_WHAT YOU WILL DO_: Read the lines below and count those that have the word "index". Respond with the number only.
**** SUPPLIED RECORDS ****
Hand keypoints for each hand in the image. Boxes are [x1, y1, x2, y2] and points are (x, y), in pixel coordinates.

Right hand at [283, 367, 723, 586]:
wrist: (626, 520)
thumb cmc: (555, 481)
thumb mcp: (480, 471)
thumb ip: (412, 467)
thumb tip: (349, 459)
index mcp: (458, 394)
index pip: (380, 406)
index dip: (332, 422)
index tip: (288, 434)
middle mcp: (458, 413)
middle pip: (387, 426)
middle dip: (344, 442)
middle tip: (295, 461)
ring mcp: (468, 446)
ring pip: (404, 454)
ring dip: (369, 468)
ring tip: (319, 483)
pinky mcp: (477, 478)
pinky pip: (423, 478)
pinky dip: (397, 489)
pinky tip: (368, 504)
****
**** SUPPLIED RECORDS ****
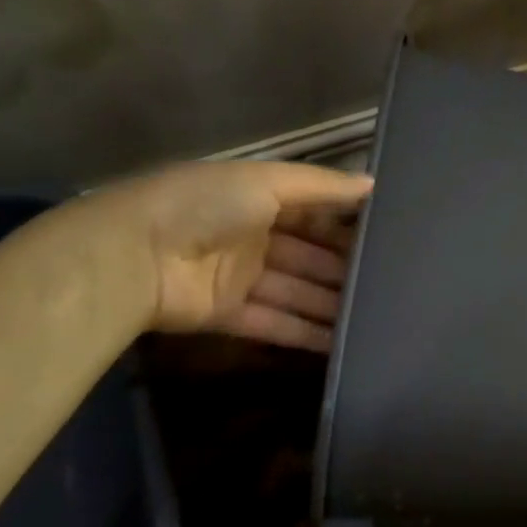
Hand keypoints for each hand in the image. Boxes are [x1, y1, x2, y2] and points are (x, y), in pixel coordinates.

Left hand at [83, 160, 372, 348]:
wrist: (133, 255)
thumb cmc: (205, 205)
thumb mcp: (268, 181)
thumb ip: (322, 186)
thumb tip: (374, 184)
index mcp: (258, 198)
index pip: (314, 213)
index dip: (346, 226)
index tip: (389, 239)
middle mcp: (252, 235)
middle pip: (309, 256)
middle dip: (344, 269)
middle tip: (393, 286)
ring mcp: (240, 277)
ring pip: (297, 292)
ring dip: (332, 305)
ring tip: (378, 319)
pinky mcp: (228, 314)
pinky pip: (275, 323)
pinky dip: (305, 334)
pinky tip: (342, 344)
****
_RESULT OF THE EXERCISE_: 8